• **The task**:
Return the data below unaltered, but strip out the pictures.
[Records to use Boundary: Start]
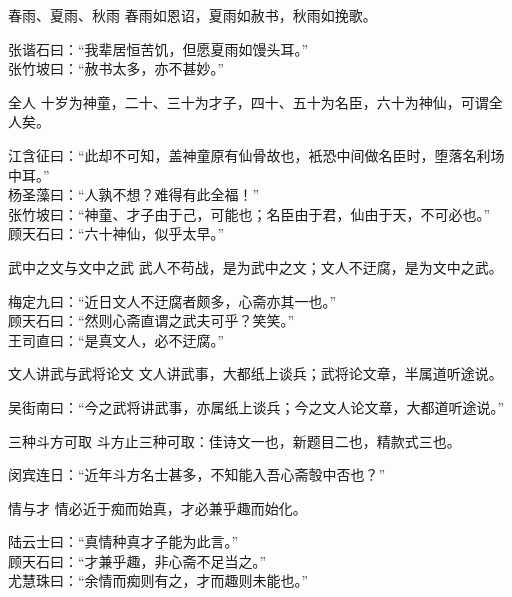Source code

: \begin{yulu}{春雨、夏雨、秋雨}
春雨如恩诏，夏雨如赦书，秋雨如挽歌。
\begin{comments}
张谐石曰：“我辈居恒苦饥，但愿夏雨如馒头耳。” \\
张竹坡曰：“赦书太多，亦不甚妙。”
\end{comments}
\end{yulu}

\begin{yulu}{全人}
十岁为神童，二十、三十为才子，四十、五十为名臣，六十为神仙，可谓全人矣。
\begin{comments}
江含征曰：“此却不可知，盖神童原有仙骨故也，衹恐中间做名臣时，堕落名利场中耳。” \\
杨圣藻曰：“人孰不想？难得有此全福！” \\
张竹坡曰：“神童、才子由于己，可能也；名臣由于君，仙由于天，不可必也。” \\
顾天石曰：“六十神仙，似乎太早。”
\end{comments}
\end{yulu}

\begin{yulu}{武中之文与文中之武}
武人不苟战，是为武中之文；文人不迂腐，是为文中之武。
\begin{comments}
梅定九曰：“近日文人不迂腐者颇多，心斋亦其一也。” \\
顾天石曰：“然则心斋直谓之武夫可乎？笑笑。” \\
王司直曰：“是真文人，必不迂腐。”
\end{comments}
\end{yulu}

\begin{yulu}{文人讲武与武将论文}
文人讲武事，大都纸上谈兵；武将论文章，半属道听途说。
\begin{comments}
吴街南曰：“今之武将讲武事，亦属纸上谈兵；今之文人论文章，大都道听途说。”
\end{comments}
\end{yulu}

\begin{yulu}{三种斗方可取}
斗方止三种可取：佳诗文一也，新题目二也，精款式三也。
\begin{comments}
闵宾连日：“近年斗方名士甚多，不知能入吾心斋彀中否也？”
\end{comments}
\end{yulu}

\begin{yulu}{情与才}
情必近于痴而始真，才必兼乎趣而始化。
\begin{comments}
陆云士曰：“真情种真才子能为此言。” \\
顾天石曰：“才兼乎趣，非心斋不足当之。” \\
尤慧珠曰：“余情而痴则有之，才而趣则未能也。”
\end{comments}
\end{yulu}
[Records to use Boundary: End]
• **Solution for this problem**:
Source code

: \begin{yulu}{春雨、夏雨、秋雨}
春雨如恩诏，夏雨如赦书，秋雨如挽歌。
\begin{comments}
张谐石曰：“我辈居恒苦饥，但愿夏雨如馒头耳。” \\
张竹坡曰：“赦书太多，亦不甚妙。”
\end{comments}
\end{yulu}

\begin{yulu}{全人}
十岁为神童，二十、三十为才子，四十、五十为名臣，六十为神仙，可谓全人矣。
\begin{comments}
江含征曰：“此却不可知，盖神童原有仙骨故也，衹恐中间做名臣时，堕落名利场中耳。” \\
杨圣藻曰：“人孰不想？难得有此全福！” \\
张竹坡曰：“神童、才子由于己，可能也；名臣由于君，仙由于天，不可必也。” \\
顾天石曰：“六十神仙，似乎太早。”
\end{comments}
\end{yulu}

\begin{yulu}{武中之文与文中之武}
武人不苟战，是为武中之文；文人不迂腐，是为文中之武。
\begin{comments}
梅定九曰：“近日文人不迂腐者颇多，心斋亦其一也。” \\
顾天石曰：“然则心斋直谓之武夫可乎？笑笑。” \\
王司直曰：“是真文人，必不迂腐。”
\end{comments}
\end{yulu}

\begin{yulu}{文人讲武与武将论文}
文人讲武事，大都纸上谈兵；武将论文章，半属道听途说。
\begin{comments}
吴街南曰：“今之武将讲武事，亦属纸上谈兵；今之文人论文章，大都道听途说。”
\end{comments}
\end{yulu}

\begin{yulu}{三种斗方可取}
斗方止三种可取：佳诗文一也，新题目二也，精款式三也。
\begin{comments}
闵宾连日：“近年斗方名士甚多，不知能入吾心斋彀中否也？”
\end{comments}
\end{yulu}

\begin{yulu}{情与才}
情必近于痴而始真，才必兼乎趣而始化。
\begin{comments}
陆云士曰：“真情种真才子能为此言。” \\
顾天石曰：“才兼乎趣，非心斋不足当之。” \\
尤慧珠曰：“余情而痴则有之，才而趣则未能也。”
\end{comments}
\end{yulu}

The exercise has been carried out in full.